Aquél calvo, invisible

El cuarto vibra con el sonido de la guitarra.
El ser invisible que la toca se pavonea con sonidos que sólo los dioses podrían permitirse crear.
El cuarto reverbera, al compás, viajando hacia el austro.
La música que su mente compone es lo mejor que ha escuchado y escucharán sus oídos, terrenales, programados, educados.
El silencio, sutil pero inevitable, rompe el aire. Una cortina de terciopelo y seda que se desplaza por los graves, graves bajos sobre su espalda, contrastes de altura, se pierde la gravedad en una felicidad inusitada.
Una felicidad basada en la melancolía y la soledad.
El no sabe realmente que pasa, no duda en continuar, no se permite parar. No se permite pensar en parar.
A través del humo , repentinamente, bajo la falta de gravedad, el cuarto colapsa, se abre como un pétalo y se esparce, expandiendo su conciencia arbitraria, mundana, maniqueísta, pragmática.
La cierra en un sólo sentido conjunto. Los tambores-las voces-los soles que acaparan su vista.
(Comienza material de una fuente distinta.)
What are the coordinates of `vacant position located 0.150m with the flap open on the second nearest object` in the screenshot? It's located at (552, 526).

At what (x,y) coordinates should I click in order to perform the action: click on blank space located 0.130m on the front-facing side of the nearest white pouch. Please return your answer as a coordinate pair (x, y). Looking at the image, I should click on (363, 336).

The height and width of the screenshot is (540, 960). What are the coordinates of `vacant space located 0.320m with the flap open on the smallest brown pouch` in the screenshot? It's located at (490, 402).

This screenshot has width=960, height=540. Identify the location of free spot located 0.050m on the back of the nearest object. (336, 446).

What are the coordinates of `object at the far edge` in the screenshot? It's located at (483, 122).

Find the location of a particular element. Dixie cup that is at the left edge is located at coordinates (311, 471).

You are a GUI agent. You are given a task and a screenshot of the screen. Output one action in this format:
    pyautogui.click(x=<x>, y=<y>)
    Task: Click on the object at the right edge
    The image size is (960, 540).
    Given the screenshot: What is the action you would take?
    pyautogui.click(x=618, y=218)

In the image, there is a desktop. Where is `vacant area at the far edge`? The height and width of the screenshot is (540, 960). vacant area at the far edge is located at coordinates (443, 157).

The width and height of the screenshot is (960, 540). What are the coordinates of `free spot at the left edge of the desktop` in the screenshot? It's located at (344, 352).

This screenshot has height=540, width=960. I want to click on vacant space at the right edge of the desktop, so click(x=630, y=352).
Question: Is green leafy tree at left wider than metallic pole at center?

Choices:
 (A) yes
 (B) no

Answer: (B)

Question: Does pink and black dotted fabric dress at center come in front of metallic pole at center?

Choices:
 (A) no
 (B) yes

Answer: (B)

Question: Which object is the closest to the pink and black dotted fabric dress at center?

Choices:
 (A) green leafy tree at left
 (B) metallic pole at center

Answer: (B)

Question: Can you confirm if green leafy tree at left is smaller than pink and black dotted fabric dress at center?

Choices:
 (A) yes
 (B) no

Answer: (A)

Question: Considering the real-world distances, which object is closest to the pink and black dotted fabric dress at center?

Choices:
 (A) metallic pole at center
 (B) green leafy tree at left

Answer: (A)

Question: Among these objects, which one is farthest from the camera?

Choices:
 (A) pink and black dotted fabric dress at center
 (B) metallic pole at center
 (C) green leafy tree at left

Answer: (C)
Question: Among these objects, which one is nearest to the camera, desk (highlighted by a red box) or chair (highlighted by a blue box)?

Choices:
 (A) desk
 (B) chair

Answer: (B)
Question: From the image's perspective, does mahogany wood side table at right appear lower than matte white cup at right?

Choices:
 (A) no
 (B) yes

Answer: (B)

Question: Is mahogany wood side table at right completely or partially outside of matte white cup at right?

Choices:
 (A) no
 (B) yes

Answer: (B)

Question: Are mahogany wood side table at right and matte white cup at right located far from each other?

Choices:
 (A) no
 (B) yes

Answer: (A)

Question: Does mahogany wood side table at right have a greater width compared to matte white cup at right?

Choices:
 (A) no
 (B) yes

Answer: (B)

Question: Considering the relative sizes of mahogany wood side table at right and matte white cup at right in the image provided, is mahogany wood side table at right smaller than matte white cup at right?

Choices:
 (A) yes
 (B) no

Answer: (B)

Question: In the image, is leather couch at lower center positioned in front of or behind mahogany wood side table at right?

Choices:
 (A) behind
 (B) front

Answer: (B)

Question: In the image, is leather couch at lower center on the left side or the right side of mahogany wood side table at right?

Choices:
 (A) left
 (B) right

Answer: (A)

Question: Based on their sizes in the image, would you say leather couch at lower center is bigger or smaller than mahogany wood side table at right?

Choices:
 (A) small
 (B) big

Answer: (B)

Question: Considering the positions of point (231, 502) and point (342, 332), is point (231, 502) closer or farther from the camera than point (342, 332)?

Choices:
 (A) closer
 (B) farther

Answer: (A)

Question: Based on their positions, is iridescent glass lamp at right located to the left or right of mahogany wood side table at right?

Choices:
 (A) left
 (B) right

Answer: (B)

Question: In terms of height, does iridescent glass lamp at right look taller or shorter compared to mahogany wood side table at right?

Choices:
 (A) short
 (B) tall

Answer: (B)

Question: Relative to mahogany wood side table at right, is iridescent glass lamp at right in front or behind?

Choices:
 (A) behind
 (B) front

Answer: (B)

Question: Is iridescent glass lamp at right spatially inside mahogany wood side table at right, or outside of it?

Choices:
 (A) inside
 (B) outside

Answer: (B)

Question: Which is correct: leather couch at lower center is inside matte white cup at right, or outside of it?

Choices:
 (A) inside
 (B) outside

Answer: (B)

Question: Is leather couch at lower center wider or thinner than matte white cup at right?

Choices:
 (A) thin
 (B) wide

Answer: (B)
Los mundos que están en su cabello.
No duda en parar. 
No lo piensa siquiera y se desintegra en el vacío.
Se pierde en el sentido.
La prosa recobra su aliento.
El alma se recupera en el viento.
Las lagartijas crean el árbol.
Los gatos inventan el prado.
El hombre bajo y calvo.
Con una pinza y un bajo.
Crea improvisada la melodía de su vida.
Crea la inusitada melancolía de su partida.